=== Task data ===
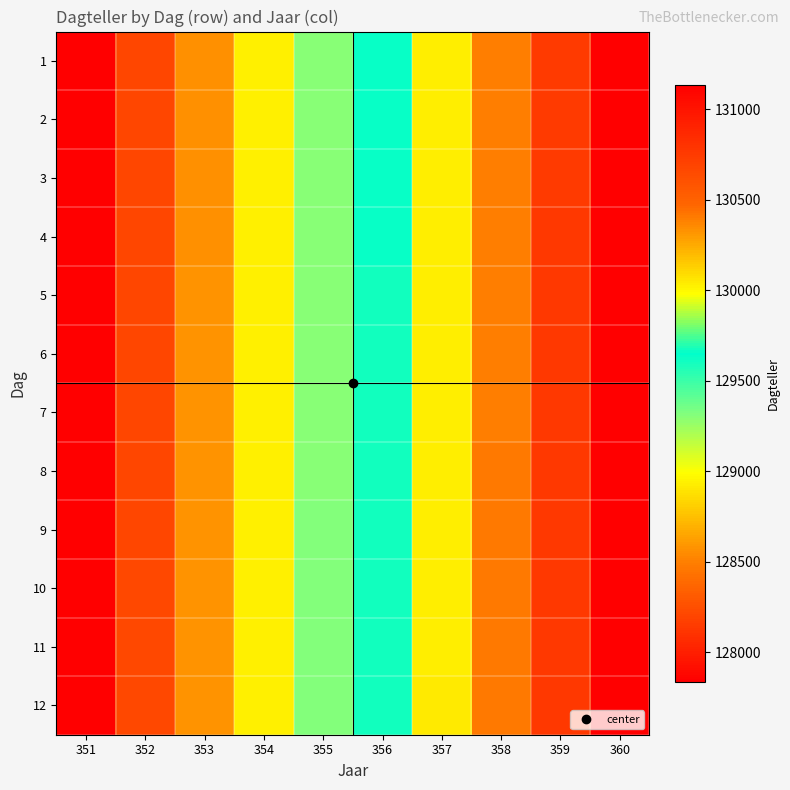

At 352, list the series in order from smallest to largest.

1, 2, 3, 4, 5, 6, 7, 8, 9, 10, 11, 12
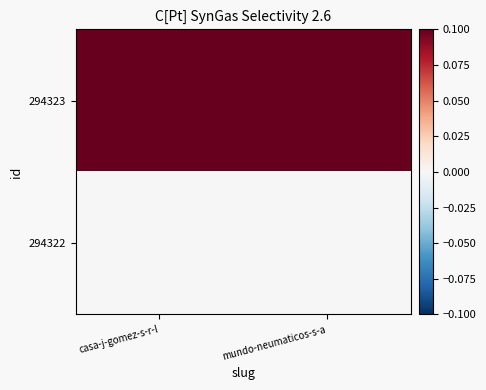

Reading left to right, transcribe all the data shown in this chart.

294323: casa-j-gomez-s-r-l=1	mundo-neumaticos-s-a=1
294322: casa-j-gomez-s-r-l=0	mundo-neumaticos-s-a=0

=== What is expected ===
Reproduce the records from the line that contains "1, 2, 3, 4, 5, 6, 7, 8, 9, 10, 11, 12" through the end of the records, with both ends included. Leave out the pictures.

=== Exercise solution ===
1, 2, 3, 4, 5, 6, 7, 8, 9, 10, 11, 12

Reading left to right, transcribe all the data shown in this chart.

294323: casa-j-gomez-s-r-l=1	mundo-neumaticos-s-a=1
294322: casa-j-gomez-s-r-l=0	mundo-neumaticos-s-a=0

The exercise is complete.